Segundo estimativas econômicas divulgadas hoje pelos principais jornais do país, 40% dos granjeiros dedicados à criação de aves correm o risco de ter de fechar suas fazendas por causa de perdas de curto e médio prazos provocadas pela crise. O ministro da Saúde israelense, Yaakov Edri, disse durante a reunião do gabinete que foram insuficientes as medidas tomadas até o momento para evitar que a gripe aviária se propague.
O diretor-geral do Ministério da Saúde, Avi Yisraeli, disse que cerca de 30 funcionários do ministério foram deslocados para o sul do país para supervisionar os trabalhos de seleção das aves e garantir que se tomem todas as medidas para impedir o contágio em humanos.

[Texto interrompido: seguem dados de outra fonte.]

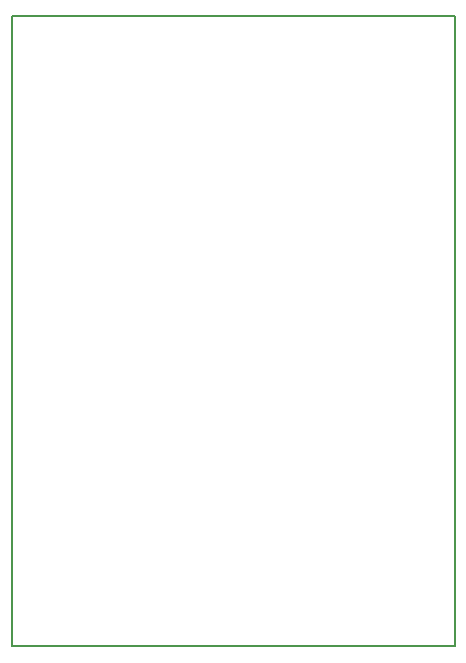
<source format=gm1>
G04 #@! TF.GenerationSoftware,KiCad,Pcbnew,(5.0.2)-1*
G04 #@! TF.CreationDate,2019-01-05T13:13:43+08:00*
G04 #@! TF.ProjectId,PSU 4CH,50535520-3443-4482-9e6b-696361645f70,rev?*
G04 #@! TF.SameCoordinates,Original*
G04 #@! TF.FileFunction,Profile,NP*
%FSLAX46Y46*%
G04 Gerber Fmt 4.6, Leading zero omitted, Abs format (unit mm)*
G04 Created by KiCad (PCBNEW (5.0.2)-1) date 01/05/19 13:13:43*
%MOMM*%
%LPD*%
G01*
G04 APERTURE LIST*
%ADD10C,0.150000*%
G04 APERTURE END LIST*
D10*
X106680000Y-36830000D02*
X106680000Y-90170000D01*
X144145000Y-36830000D02*
X106680000Y-36830000D01*
X144145000Y-90170000D02*
X144145000Y-36830000D01*
X106680000Y-90170000D02*
X144145000Y-90170000D01*
M02*

</source>
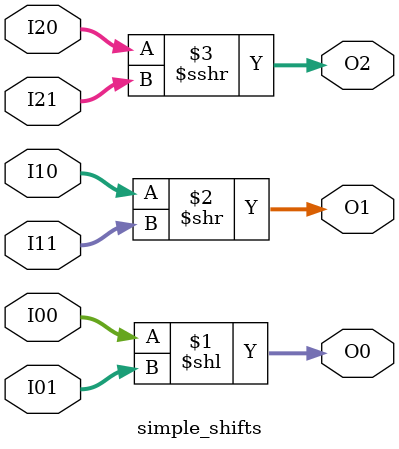
<source format=v>
module simple_shifts(	// <stdin>:1:1
  input  [7:0] I00,
               I01,
               I10,
               I11,
               I20,
               I21,
  output [7:0] O0,
               O1,
               O2);

  assign O0 = I00 << I01;	// <stdin>:2:10, :5:5
  assign O1 = I10 >> I11;	// <stdin>:3:10, :5:5
  assign O2 = $signed($signed(I20) >>> I21);	// <stdin>:4:10, :5:5
endmodule


</source>
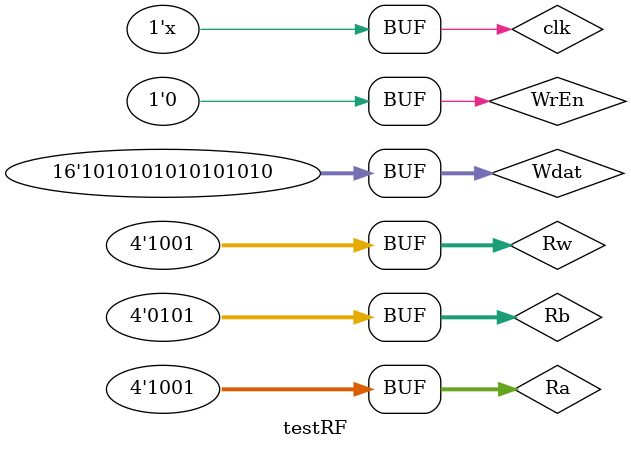
<source format=v>
`timescale 1ns / 1ps


module testRF;

	// Inputs
	reg [3:0] Ra;
	reg [3:0] Rb;
	reg [3:0] Rw;
	reg WrEn;
	reg clk;
	reg [15:0] Wdat;

	// Outputs
	wire [15:0] Adat;
	wire [15:0] Bdat;

	// Instantiate the Design Under Test (DUT)
	RF dut (
		.Ra(Ra), 
		.Rb(Rb), 
		.Rw(Rw), 
		.WrEn(WrEn), 
		.clk(clk), 
		.Wdat(Wdat), 
		.Adat(Adat), 
		.Bdat(Bdat)
	);

	always begin
	
	#100 clk = ~clk;
	
	end
	
	initial begin
	
		// Initialize Inputs
		Ra = 0;
		Rb = 0;
		Rw = 0;
		WrEn = 0;
		clk = 0;
		Wdat = 0;
				
		$monitor(   "%g clk=%b Ra=%d Rb =%d Rw=%d WrEn=%b Adat=%h Bdat=%h Wdat=%h",    $time, clk, Ra, Rb, Rw , WrEn , Adat , Bdat , Wdat);

		// Wait 200 ns for global reset to finish
		#250;
		
		Wdat = 16'hABCD;
		WrEn = 1;
		Rw = 4'd5;
		
		#100;
		Ra = 4'd5;
		WrEn =0 ;	
		
		#100;
		Wdat =  16'hE050;
		Rw = 4'd12; 
		
		#200;
		WrEn =1;
		Rb=4'd12;
		
		#200;
		Wdat =  16'h5290;
		Rw = 4'd5; 
		
		
		#200;
		Wdat =  16'h529E;
		Rw = 4'd9; 
		
		
		
		#200;
		Wdat =  16'h529E;
		Rw = 4'd12;
		Ra = 	4'd9; 
		
		
		#200;
		WrEn =0;
		Wdat =  16'hEEEE;	
		Ra = 	4'd12; 
		Rb = 	4'd5; 
		
		#200;
		WrEn =1;
		Rw = 4'd9; 
		
		#200;
		WrEn =0;
		Wdat =  16'hAAAA;	
		Ra = 	4'd9; 
		
		
		
		
		
		
			
		
        
		// Add stimulus here

	end
      
endmodule


</source>
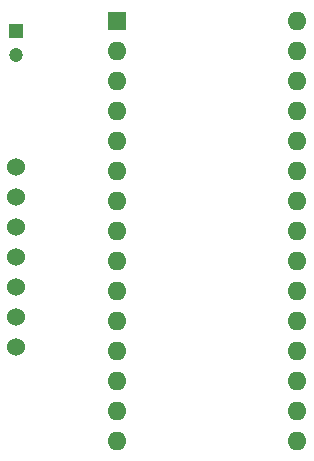
<source format=gbr>
%TF.GenerationSoftware,KiCad,Pcbnew,8.0.2*%
%TF.CreationDate,2024-11-10T18:03:59+01:00*%
%TF.ProjectId,ISP programmer Arduino Nano every,49535020-7072-46f6-9772-616d6d657220,rev?*%
%TF.SameCoordinates,Original*%
%TF.FileFunction,Soldermask,Top*%
%TF.FilePolarity,Negative*%
%FSLAX46Y46*%
G04 Gerber Fmt 4.6, Leading zero omitted, Abs format (unit mm)*
G04 Created by KiCad (PCBNEW 8.0.2) date 2024-11-10 18:03:59*
%MOMM*%
%LPD*%
G01*
G04 APERTURE LIST*
%ADD10R,1.200000X1.200000*%
%ADD11C,1.200000*%
%ADD12C,1.524000*%
%ADD13R,1.600000X1.600000*%
%ADD14O,1.600000X1.600000*%
G04 APERTURE END LIST*
D10*
%TO.C,C1*%
X116000000Y-62500000D03*
D11*
X116000000Y-64500000D03*
%TD*%
D12*
%TO.C,U1*%
X116000000Y-73960000D03*
X116000000Y-76500000D03*
X116000000Y-79040000D03*
X116000000Y-81580000D03*
X116000000Y-84120000D03*
X116000000Y-86660000D03*
X116000000Y-89200000D03*
%TD*%
D13*
%TO.C,A1*%
X124500000Y-61600000D03*
D14*
X124500000Y-64140000D03*
X124500000Y-66680000D03*
X124500000Y-69220000D03*
X124500000Y-71760000D03*
X124500000Y-74300000D03*
X124500000Y-76840000D03*
X124500000Y-79380000D03*
X124500000Y-81920000D03*
X124500000Y-84460000D03*
X124500000Y-87000000D03*
X124500000Y-89540000D03*
X124500000Y-92080000D03*
X124500000Y-94620000D03*
X124500000Y-97160000D03*
X139740000Y-97160000D03*
X139740000Y-94620000D03*
X139740000Y-92080000D03*
X139740000Y-89540000D03*
X139740000Y-87000000D03*
X139740000Y-84460000D03*
X139740000Y-81920000D03*
X139740000Y-79380000D03*
X139740000Y-76840000D03*
X139740000Y-74300000D03*
X139740000Y-71760000D03*
X139740000Y-69220000D03*
X139740000Y-66680000D03*
X139740000Y-64140000D03*
X139740000Y-61600000D03*
%TD*%
M02*

</source>
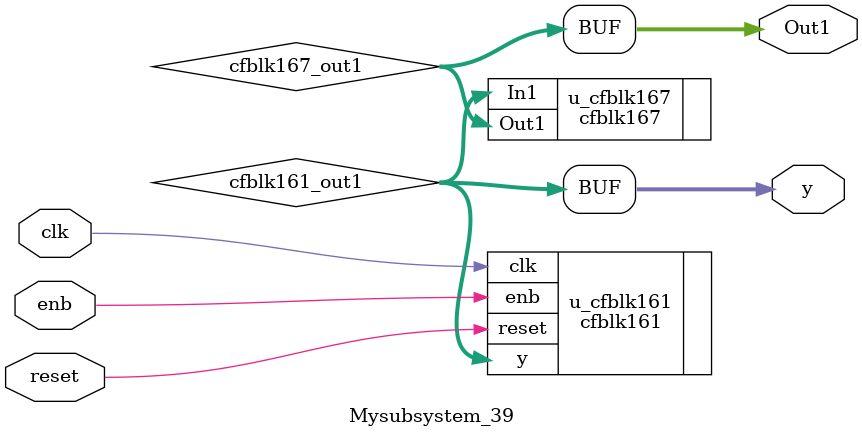
<source format=v>



`timescale 1 ns / 1 ns

module Mysubsystem_39
          (clk,
           reset,
           enb,
           Out1,
           y);


  input   clk;
  input   reset;
  input   enb;
  output  [7:0] Out1;  // uint8
  output  [7:0] y;  // uint8


  wire [7:0] cfblk161_out1;  // uint8
  wire [7:0] cfblk167_out1;  // uint8


  cfblk161 u_cfblk161 (.clk(clk),
                       .reset(reset),
                       .enb(enb),
                       .y(cfblk161_out1)  // uint8
                       );

  cfblk167 u_cfblk167 (.In1(cfblk161_out1),  // uint8
                       .Out1(cfblk167_out1)  // uint8
                       );

  assign Out1 = cfblk167_out1;

  assign y = cfblk161_out1;

endmodule  // Mysubsystem_39


</source>
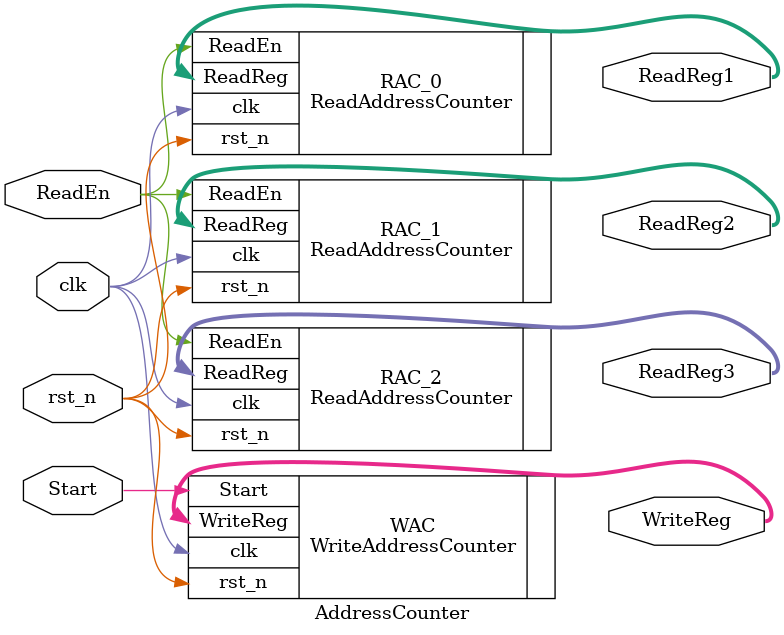
<source format=v>
`timescale 1ns / 1ps


module AddressCounter(ReadEn, Start, clk, rst_n, ReadReg1, ReadReg2, ReadReg3, WriteReg);
    input ReadEn, Start, clk, rst_n;
    output [3:0] ReadReg1, ReadReg2, ReadReg3, WriteReg;

    ReadAddressCounter #(.set1(14)) RAC_0 (.ReadEn(ReadEn), .clk(clk), .rst_n(rst_n), .ReadReg(ReadReg1));  // 3°³ÀÇ ReadAddressCounter¿Í
    ReadAddressCounter #(.set1(0)) RAC_1 (.ReadEn(ReadEn), .clk(clk), .rst_n(rst_n), .ReadReg(ReadReg2)); // 1°³ÀÇ WriteAddressCounter¸¦ ¿¬°á
    ReadAddressCounter #(.set1(1)) RAC_2 (.ReadEn(ReadEn), .clk(clk), .rst_n(rst_n), .ReadReg(ReadReg3));
    WriteAddressCounter WAC (.Start(Start), .clk(clk), .rst_n(rst_n), .WriteReg(WriteReg));
endmodule

</source>
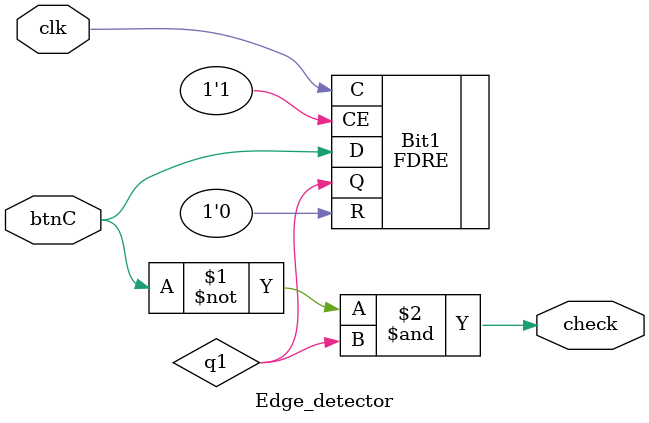
<source format=v>
`timescale 1ns / 1ps


module Edge_detector(
input btnC,clk,
output check
    );
wire q1,q2;
FDRE #(.INIT(1'b0)) Bit1 (.C(clk), .R(1'b0), .CE(1'b1), .D(btnC), .Q(q1));
//FDRE #(.INIT(1'b0)) Bit2 (.C(clk), .R(1'b0), .CE(1'b1), .D(q1), .Q(q2));
assign check=(~btnC & q1);
endmodule

</source>
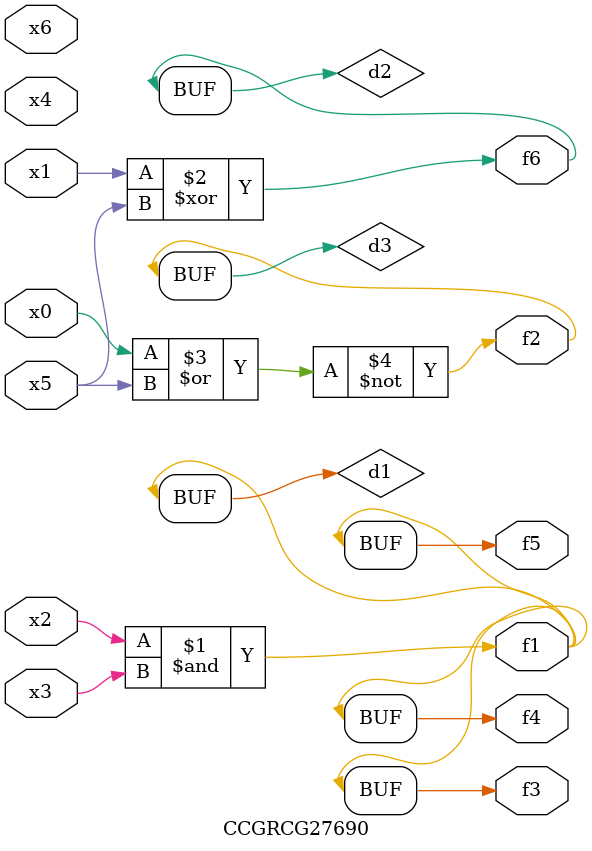
<source format=v>
module CCGRCG27690(
	input x0, x1, x2, x3, x4, x5, x6,
	output f1, f2, f3, f4, f5, f6
);

	wire d1, d2, d3;

	and (d1, x2, x3);
	xor (d2, x1, x5);
	nor (d3, x0, x5);
	assign f1 = d1;
	assign f2 = d3;
	assign f3 = d1;
	assign f4 = d1;
	assign f5 = d1;
	assign f6 = d2;
endmodule

</source>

O Ministério de Agricultura israelense insistiu hoje em um chamado à população explicando que, ao contrário do que se informou nos últimos dias, não existe nenhum risco de que aves que padeciam da gripe aviária tenham sido vendidas em açougues e supermercados. “A população pode comprar aves de granja e ovos com toda confiança, desde que sejam bem cozidas”, acrescenta a nota.
O Ministério da Saúde da Autoridade Nacional Palestina (ANP) também anunciou ontem que não se registraram casos de gripe aviária nos territórios da Cisjordânia e de Gaza.